[Records from a data collection]
* * * * *

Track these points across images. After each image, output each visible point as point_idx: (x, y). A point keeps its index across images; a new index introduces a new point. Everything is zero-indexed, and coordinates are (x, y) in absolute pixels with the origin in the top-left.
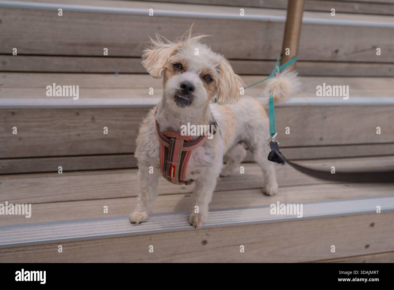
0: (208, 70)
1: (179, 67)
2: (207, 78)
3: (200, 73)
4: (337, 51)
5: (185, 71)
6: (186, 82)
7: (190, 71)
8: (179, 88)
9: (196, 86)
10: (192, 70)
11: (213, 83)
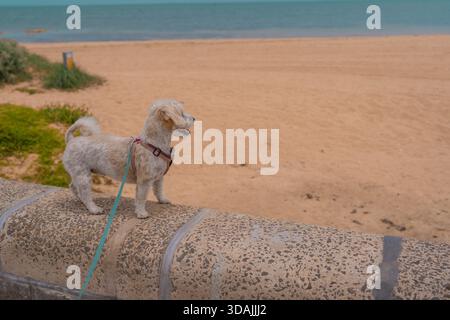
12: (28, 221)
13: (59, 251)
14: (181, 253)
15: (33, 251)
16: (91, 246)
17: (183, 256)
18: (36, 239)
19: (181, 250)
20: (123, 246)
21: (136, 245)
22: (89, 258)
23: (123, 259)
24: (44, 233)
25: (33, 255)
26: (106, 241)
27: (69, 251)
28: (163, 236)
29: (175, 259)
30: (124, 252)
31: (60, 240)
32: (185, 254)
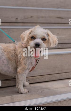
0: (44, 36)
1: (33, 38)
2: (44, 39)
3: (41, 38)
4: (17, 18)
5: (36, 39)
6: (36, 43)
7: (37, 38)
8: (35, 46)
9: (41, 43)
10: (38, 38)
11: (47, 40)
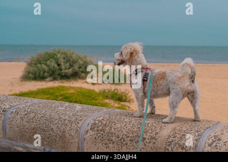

* * * * *

Omitting the images, output each record precisely as written.

▶ **YOUR SOLUTION**:
Track these points across images. After each image, output each visible point as point_idx: (x, y). A point keeps its index across images; a new index introduces a new point. Everything is zero-indexed, and coordinates are (x, y) in absolute pixels with the origin in the top-left.
0: (208, 70)
1: (179, 67)
2: (207, 78)
3: (200, 73)
4: (337, 51)
5: (185, 71)
6: (186, 82)
7: (190, 71)
8: (179, 88)
9: (196, 86)
10: (192, 70)
11: (213, 83)
12: (28, 221)
13: (59, 251)
14: (181, 253)
15: (33, 251)
16: (91, 246)
17: (183, 256)
18: (36, 239)
19: (181, 250)
20: (123, 246)
21: (136, 245)
22: (89, 258)
23: (123, 259)
24: (44, 233)
25: (33, 255)
26: (106, 241)
27: (69, 251)
28: (163, 236)
29: (175, 259)
30: (124, 252)
31: (60, 240)
32: (185, 254)
0: (44, 36)
1: (33, 38)
2: (44, 39)
3: (41, 38)
4: (17, 18)
5: (36, 39)
6: (36, 43)
7: (37, 38)
8: (35, 46)
9: (41, 43)
10: (38, 38)
11: (47, 40)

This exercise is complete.